To estimate how accurately the robust optimization step predicts the actual costs from the on-line approach, we compare in Table 2 the expected optimal cost from RS1 (see Fig. 1) and the optimal real cost given by OS2. We compare (over the 100 realizations) by changing the allowed percentage of shift from 2% to 20%. In the OS2 costs we can see, as expected, an improvement trend by augmenting the percentage of shift (i.e. by relaxing the constraint) and we do not have a significant deviation from the optimal solution of RS1.

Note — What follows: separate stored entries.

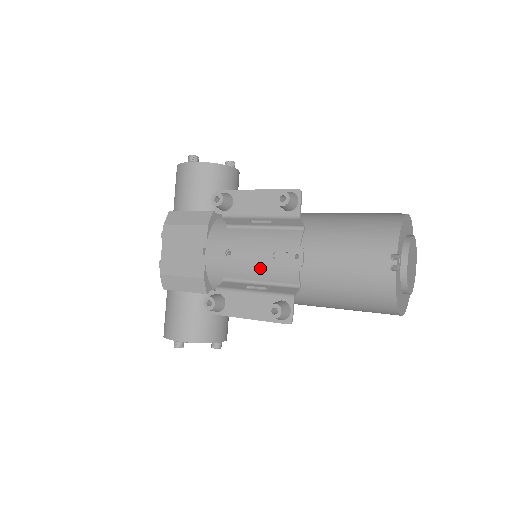
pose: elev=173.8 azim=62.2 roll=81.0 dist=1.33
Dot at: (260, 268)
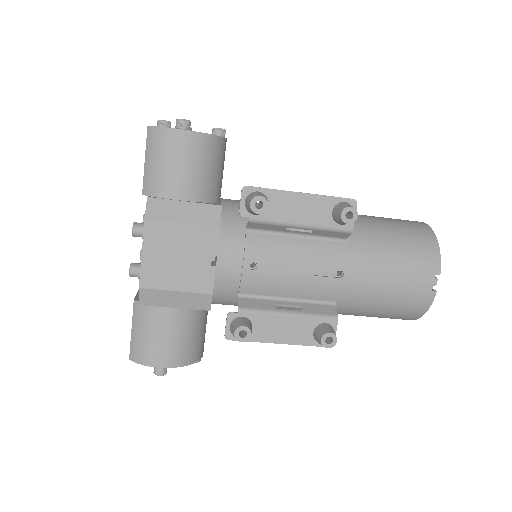
Dot at: (294, 285)
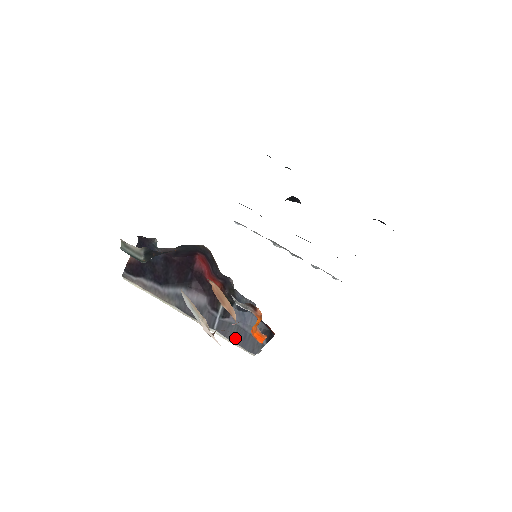
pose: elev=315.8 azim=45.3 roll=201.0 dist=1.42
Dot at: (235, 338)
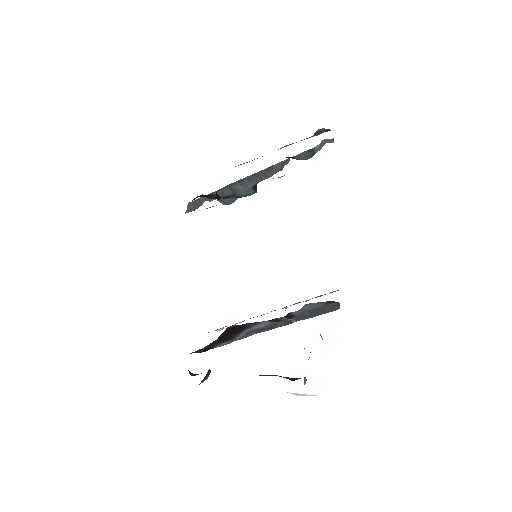
Dot at: (315, 315)
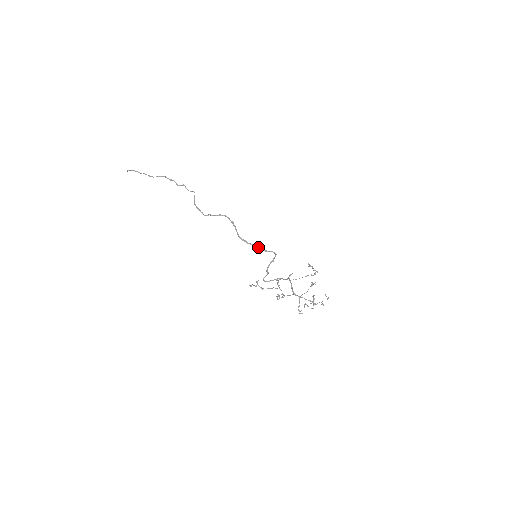
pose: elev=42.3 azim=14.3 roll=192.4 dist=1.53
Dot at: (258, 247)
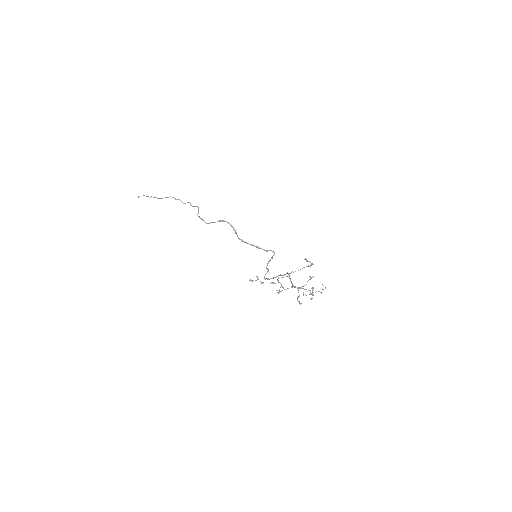
Dot at: (257, 247)
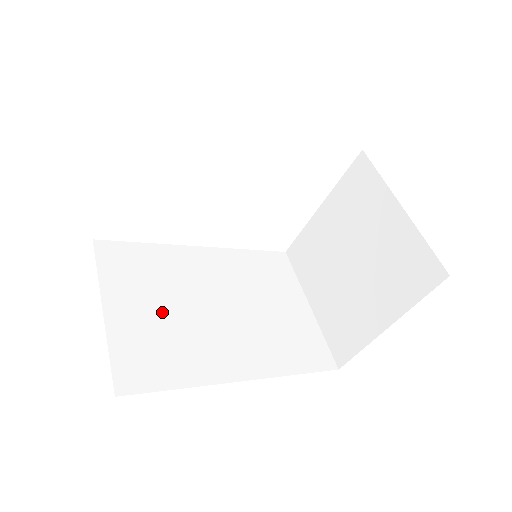
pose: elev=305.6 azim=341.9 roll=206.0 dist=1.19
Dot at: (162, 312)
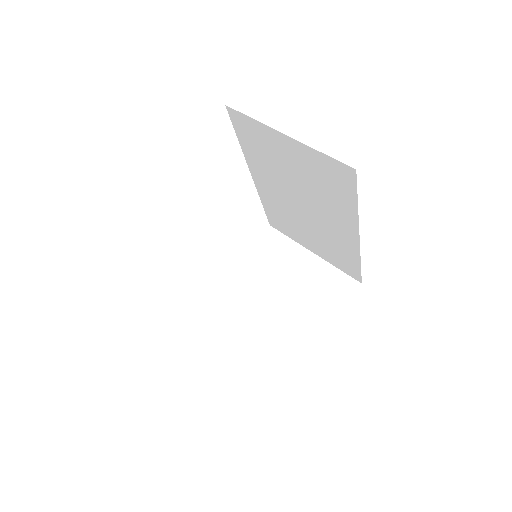
Dot at: occluded
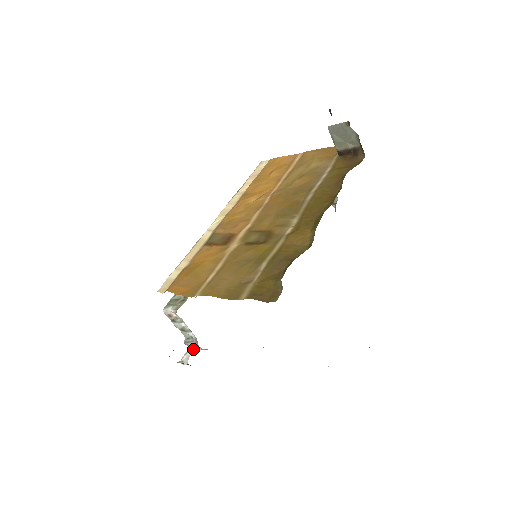
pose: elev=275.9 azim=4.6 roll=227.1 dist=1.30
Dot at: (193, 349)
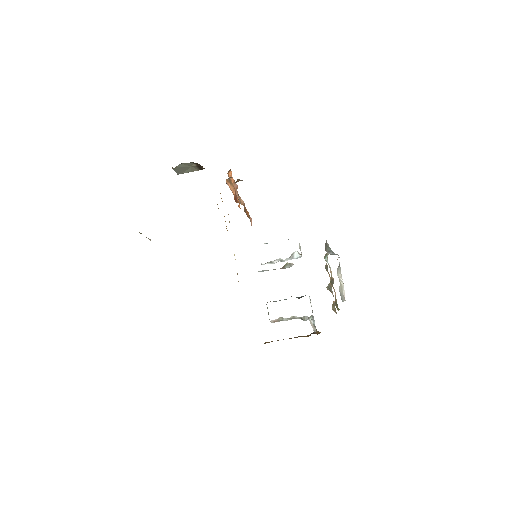
Dot at: (310, 320)
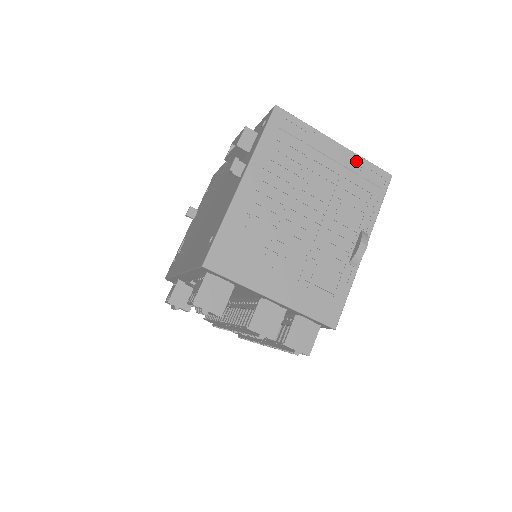
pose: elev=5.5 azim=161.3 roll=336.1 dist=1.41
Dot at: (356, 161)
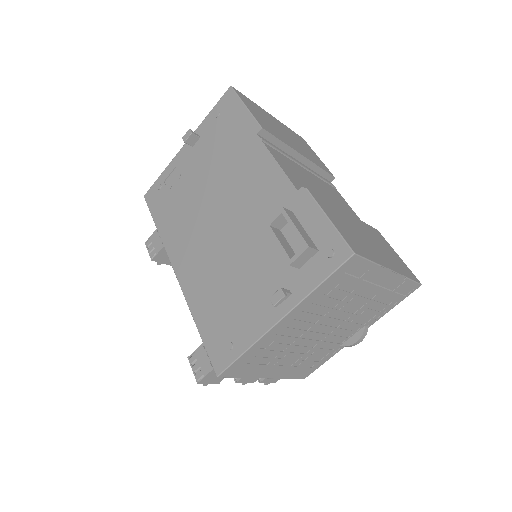
Dot at: (399, 281)
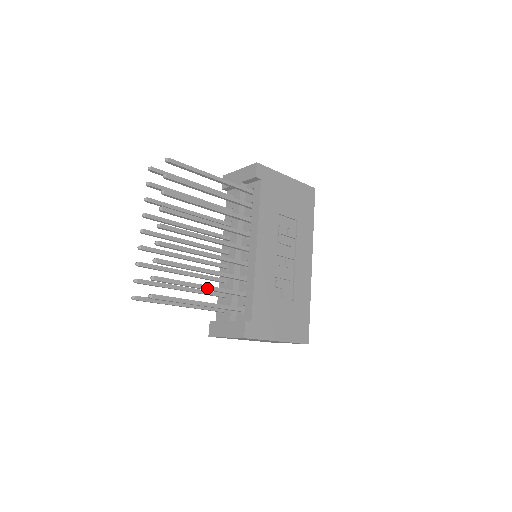
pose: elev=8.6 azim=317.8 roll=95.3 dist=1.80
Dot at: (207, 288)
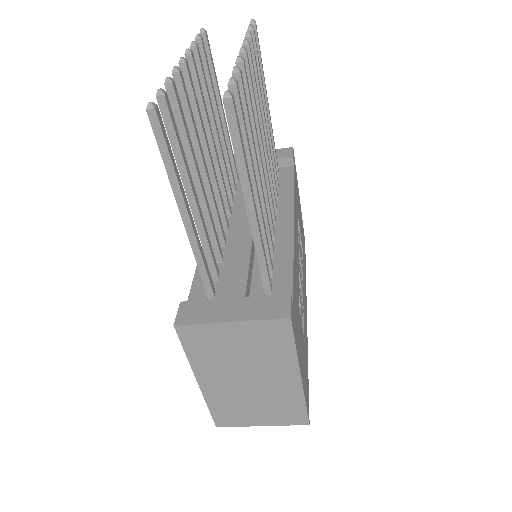
Dot at: (259, 198)
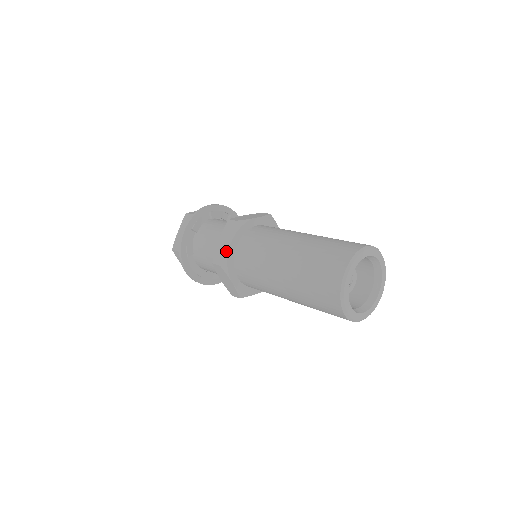
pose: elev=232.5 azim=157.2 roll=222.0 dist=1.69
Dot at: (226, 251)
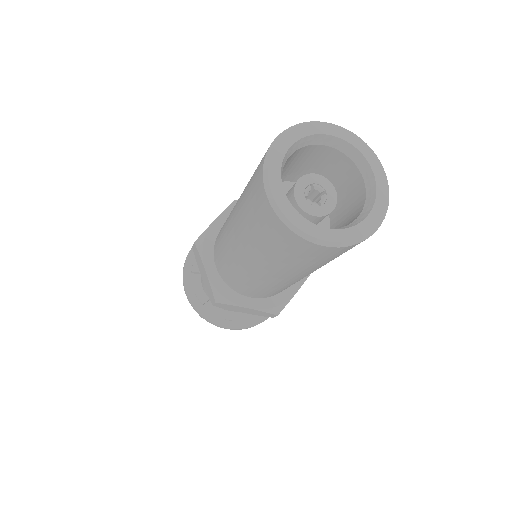
Dot at: (208, 227)
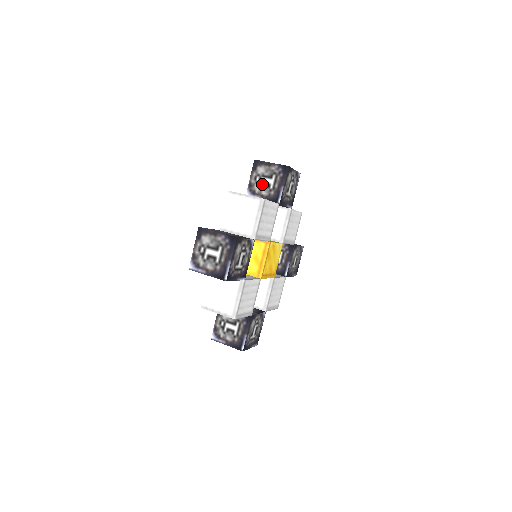
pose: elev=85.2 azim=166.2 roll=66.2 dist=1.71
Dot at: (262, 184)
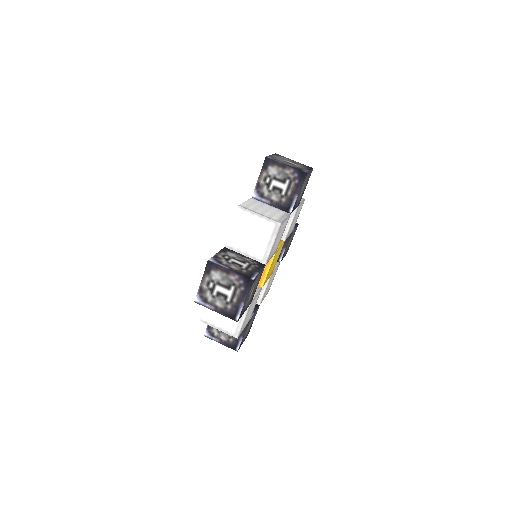
Dot at: (273, 187)
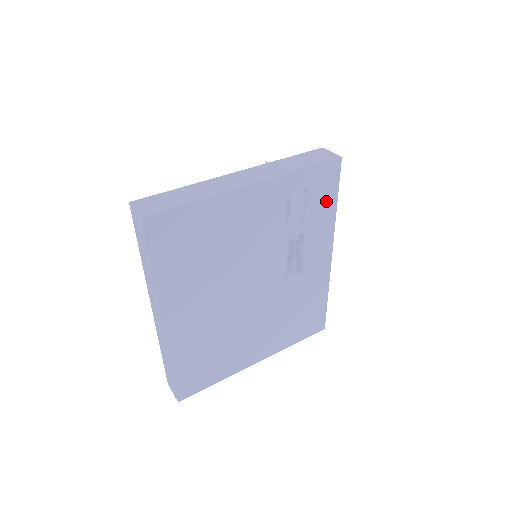
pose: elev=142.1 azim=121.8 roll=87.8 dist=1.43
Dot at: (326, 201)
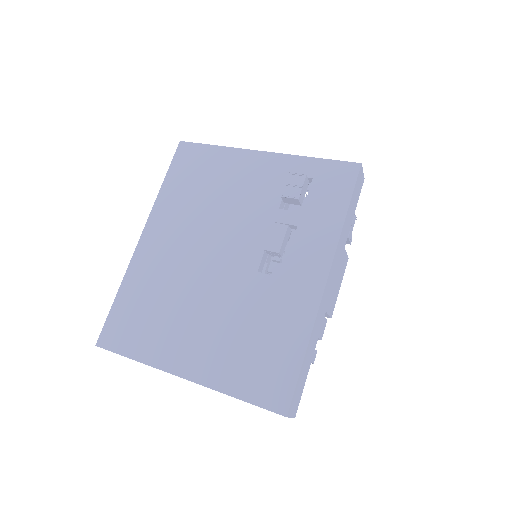
Dot at: (333, 203)
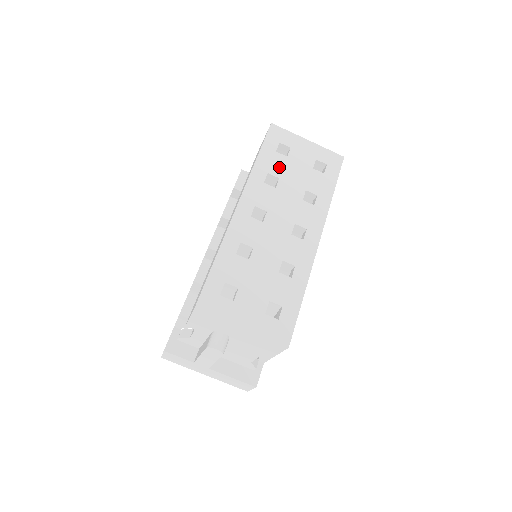
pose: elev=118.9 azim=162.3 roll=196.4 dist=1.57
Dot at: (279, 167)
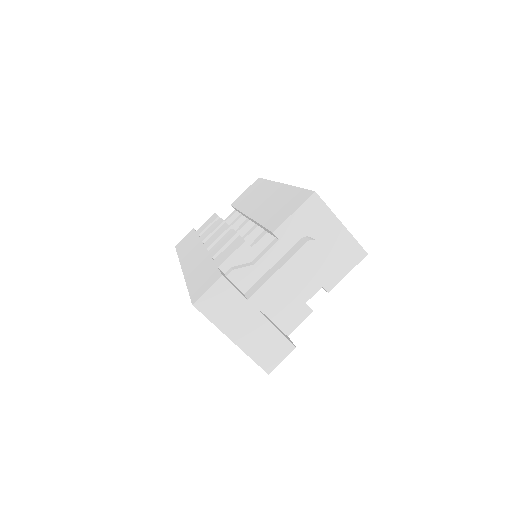
Dot at: occluded
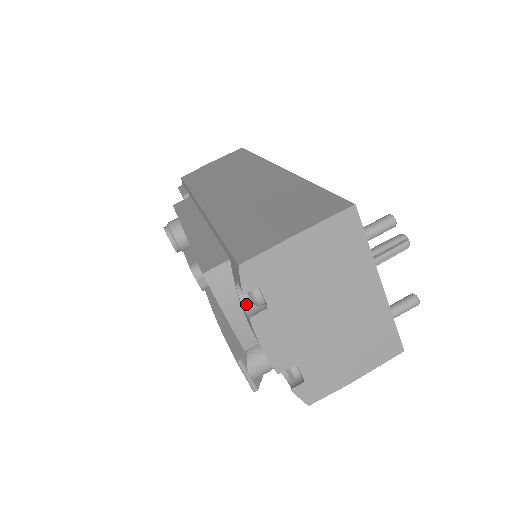
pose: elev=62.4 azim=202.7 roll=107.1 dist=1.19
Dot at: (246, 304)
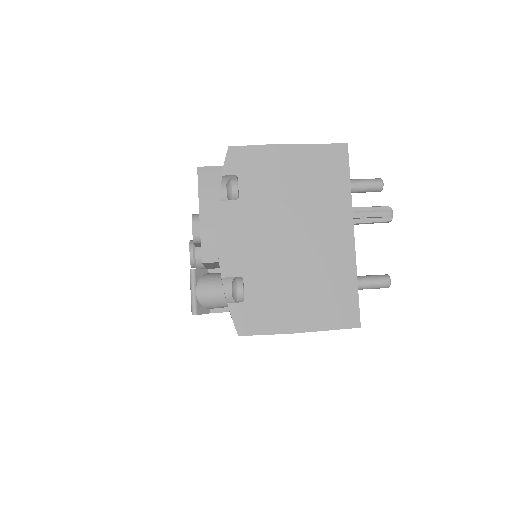
Dot at: occluded
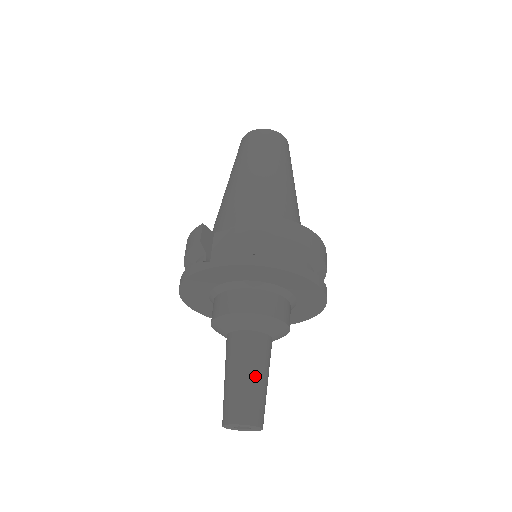
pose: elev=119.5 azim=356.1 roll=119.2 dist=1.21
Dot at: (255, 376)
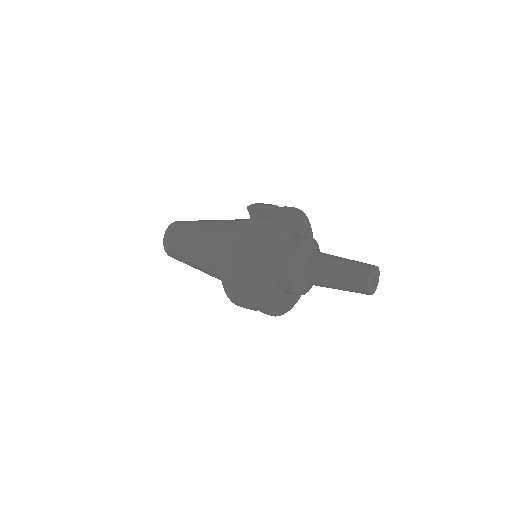
Dot at: occluded
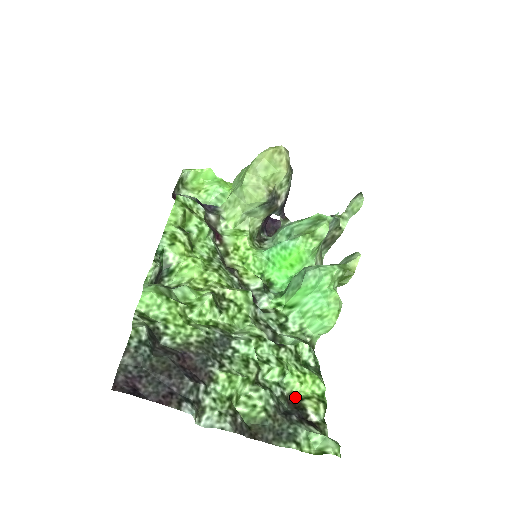
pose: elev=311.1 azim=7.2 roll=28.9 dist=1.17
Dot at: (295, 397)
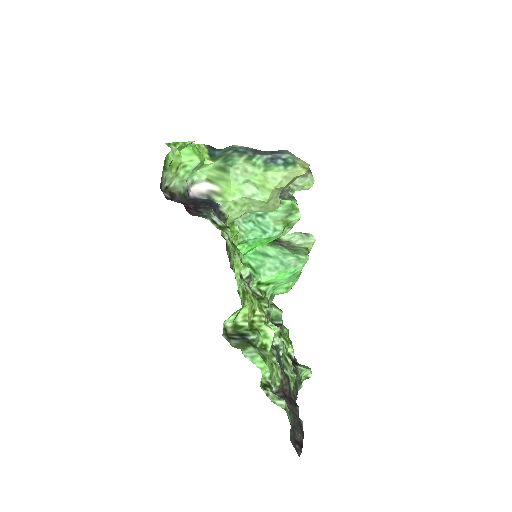
Dot at: occluded
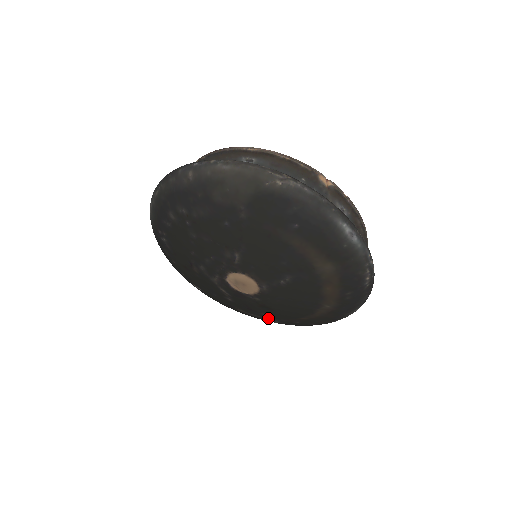
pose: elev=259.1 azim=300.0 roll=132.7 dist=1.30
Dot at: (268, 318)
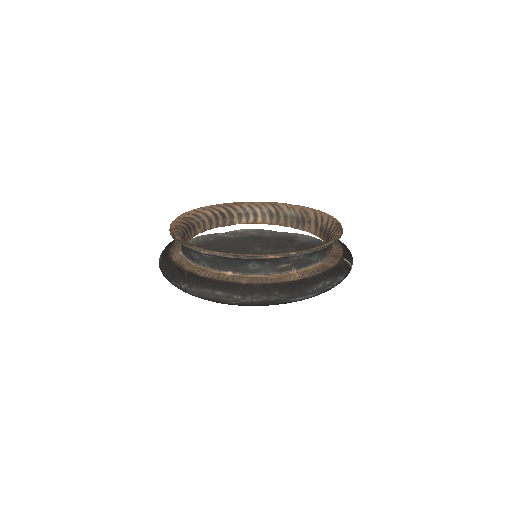
Dot at: occluded
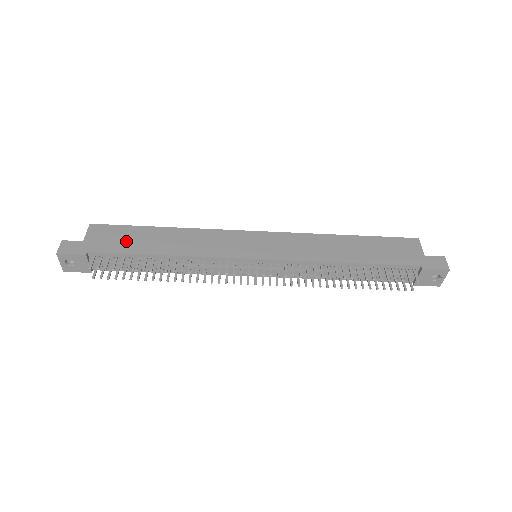
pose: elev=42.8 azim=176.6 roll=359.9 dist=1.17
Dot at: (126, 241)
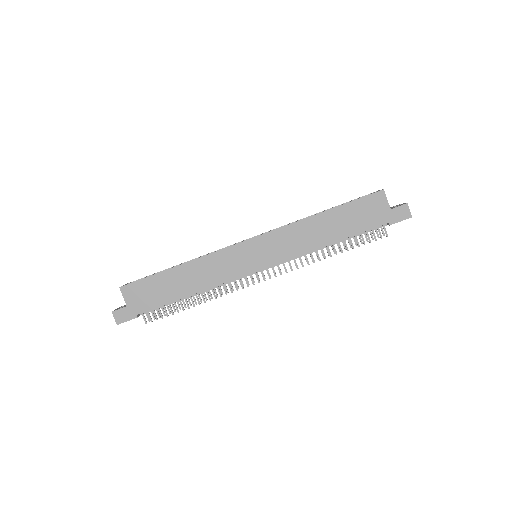
Dot at: (157, 293)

Table 2. Difference between expected and real costs of the two steps of our model

We assume that every hour the EMS will compute the energy that will be produced/sold/bought by each of the VPP components, as the result of the optimization problem so, in addition to producing the minimum (optimal) daily cost for VPP, our model also generates the optimal energy flows for each timpestamp. In Fig. 3 we show the optimal flows produced by, respectively, the OS2 (left), the DA (center) and the DF (right) in the same realization (over the 100 possible ones) and always in the case of 10% of allowed shift. The following considerations are deducible from the simulation results: in the DA we can see that, by having perfect information, it is possible to acquire energy from the grid in advance (i.e. when the cost is lower) for example in timestamp from 01:00 to 04:00 and to sell energy to the grid in period of highest price on the market or when more energy is available from renewable sources; renewable resources are always 100% exploited, because they are convenient in term of costs; around midday the EMS buys (or sells less) energy from (to) the grid rather than using the CHP because it is cheaper; CHP production is thus reduced (and absent in oracle models) during off-peak hours and is fully restored during on-peak hours to cover the load demand; the storage constraints are more strict (i.e. charge of storage for each timpestamp) and for this reason the storage is less used also during peak-periods. In the online step, the exchange of energy with the storage system is never used because, due to the greedy heuristic and the assumption of equal prices, is better to sell energy to the grid rather than to store it for future hours.

Fig. 3.
figure 3

Optimal energy flows in the VPP for OS2 (left), DA (center) and DF (right) in the same input realization

6 Conclusion

This work proposes a VPP EMS, a two-step optimization model, that decides the minimum cost energy balance at each point in time considering electrical load, PV production, electricity costs, upper and lower limits for generating units and storage units. The first step models the prediction uncertainty using a robust approach defining scenarios to optimize the load demand shift and to estimate the cost. The second step is an online optimization algorithm implemented within a simulator that uses the optimal shifts produced by the previous step to minimize, for each timestamp, the real cost while fully covering the optimally shifted energy demand. A case study is used to illustrate that the first robust step of our model produces good optimized shifts that do not significantly deviate (in term of costs) from the model with no uncertainty. We compare results conducted over 100 input realizations and we can observe that we have a loss of result quality in the second step developed with a greedy heuristic. We plan to improve this second online step by developing a multi-stage step able to react to unexpected event and by testing our model on real data of a large industrial plant. We plan to apply machine learning techniques to perform the whole range of predictions involved in the activities of a VPP in the industrial sector.